Nun müssen sich die Aktivisten und Aktivistinnen jedoch erstmal mit einer Anzeige wegen Hausfriedensbruch auseinandersetzen. Denn diese wartet nach der Aktion am Vormittag auf die Protestierenden. „Die Rathausverwaltung hat Anzeige wegen Hausfriedensbruch gestellt. Auch wenn alles relativ friedlich lief, musste die Polizei geholt werden, da die Aktivisten der Aufforderung des Rathaus-Sicherheitsdienstes, die Balkone zu verlassen, nicht nachgekommen sind“, sagte ein Sprecher der Stadt.
Zuletzt hatte Kölns Oberbürgermeisterin Henriette Reker verlauten lassen, sich durchaus an „gesellschaftlichen Debatten zu beteiligen und mit Interessensvertreterinnen und -vertreterinnen zu sprechen“. Allerdings ließe sie sich nicht durch die grenzwertigen Aktionen der „Letzten Generation“ unter Druck setzen.

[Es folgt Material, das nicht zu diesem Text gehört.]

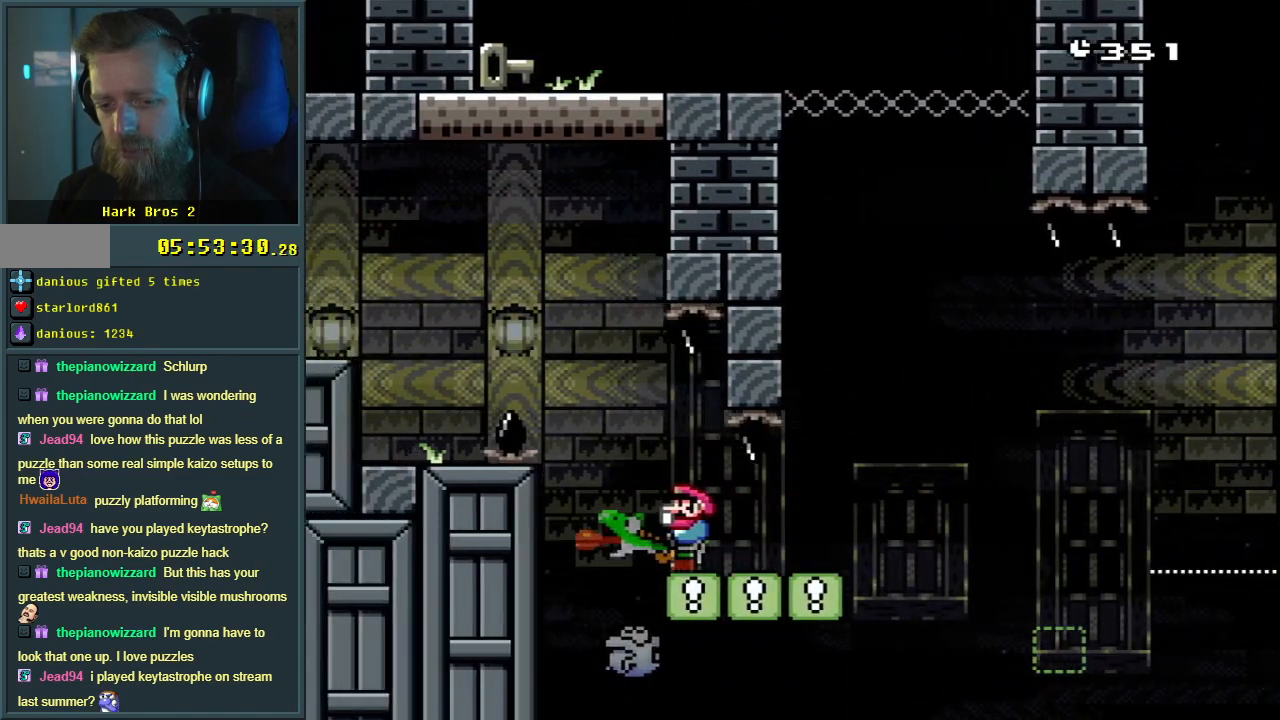
{"buttons": ["Y", "DPAD_LEFT"], "events": [[483, "B", "up"]]}
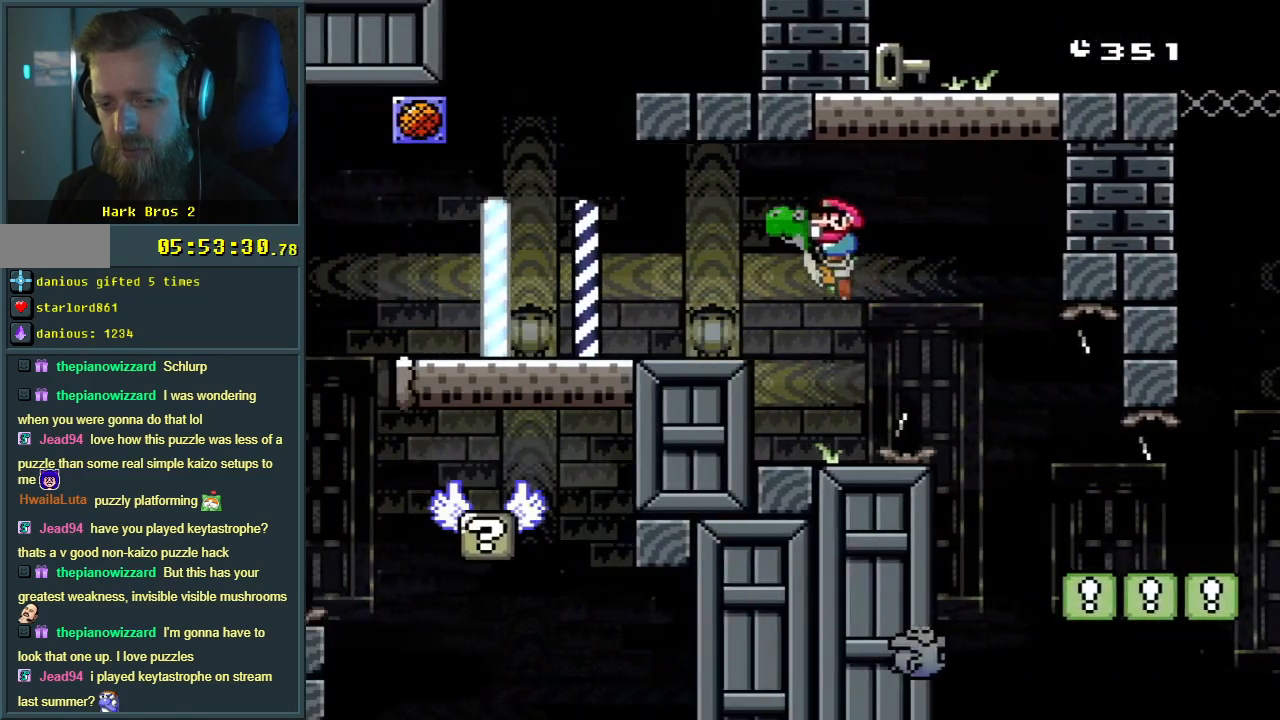
{"buttons": ["B", "Y", "DPAD_RIGHT"], "events": [[267, "B", "down"], [317, "DPAD_LEFT", "up"], [383, "DPAD_RIGHT", "down"]]}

Stimmen aus den Parteien: Verständnis von den Grünen, CDU bestärkt Reker
Gemischte Gefühle zu der neuesten Aktion der Aktivistengruppe erlebt man indes in den Kölner Ratsfraktionen. Der Kölner CDU-Fraktionsgeschäftsführer Niklas Kienitz bestärkt Kölns Oberbürgermeisterin in ihrer klaren Haltung und kritisiert die Aktion am Rathaus: „Das Grundgesetz-Denkmal beschmieren, Straßen blockieren und auf Rathaus-Balkone klettern – das ist kriminell, gefährlich und absolut unsinnig. Mit Leuten, die solche Methoden anwenden, dürfen Stadt, Land und Bund definitiv keine Deals eingehen.“
Ganz anders sieht das die Kölner Grünen-Fraktionsvorsitzende Christiane Martin: „Wir als Kölner Politik sollten zuhören und alles dafür tun, um Köln bis 2035 klimaneutral zu machen. Solange die Aktivisten und Aktivistinnen friedlich bleiben, niemand gefährdet wird und nichts zu Schaden kommt, habe ich angesichts der Folgen der Klimakrise Verständnis für eine solche Aktion.“
Kritik an der Aktion gibt es dagegen aus der SPD. Zwar würde laut Christian Joisten, Vorsitzender der SPD-Ratsfraktion, auf eine wichtige Gefahr aufmerksam gemacht werden, die Wege seien jedoch nicht immer gut: „Die jungen Menschen greifen dabei zu den falschen Mitteln, um das Problem zu lösen beziehungsweise die Menschen für dieses Thema zu sensibilisieren.“
Klare Worte unterdessen aus der FDP. Die Aktion am Rathaus erinnere „eher an Stalker-Methoden als an einen seriösen Gesprächswunsch“, sagt FDP-Fraktionsgeschäftsführer Ulrich Breite. Und weiter: „Diese Übergriffigkeit gegenüber der Oberbürgermeisterin hilft weder dem Klima noch der Glaubwürdigkeit der Aktivisten. Was kommt als nächstes: Auflauern oder Empfänge stürmen? Sie sollten mal in sich gehen und über das berühmte ‚Zauberwort‘ nachdenken, wenn man etwas von jemandem haben will.“
Ob die Aktion und der Polizeieinsatz am Historischen Rathaus wirklich nötig waren, sei fraglich, sagt auch Michael Weisenstein, Linke-Fraktionsgeschäftsführer. Das Engagement für mehr Klimaschutz sei jedoch „richtig und legitim“. Und auch „unkonventionelle Formen des Protestes bringen Öffentlichkeit“ und seien „deshalb richtig, solange niemand zu Schaden kommt“.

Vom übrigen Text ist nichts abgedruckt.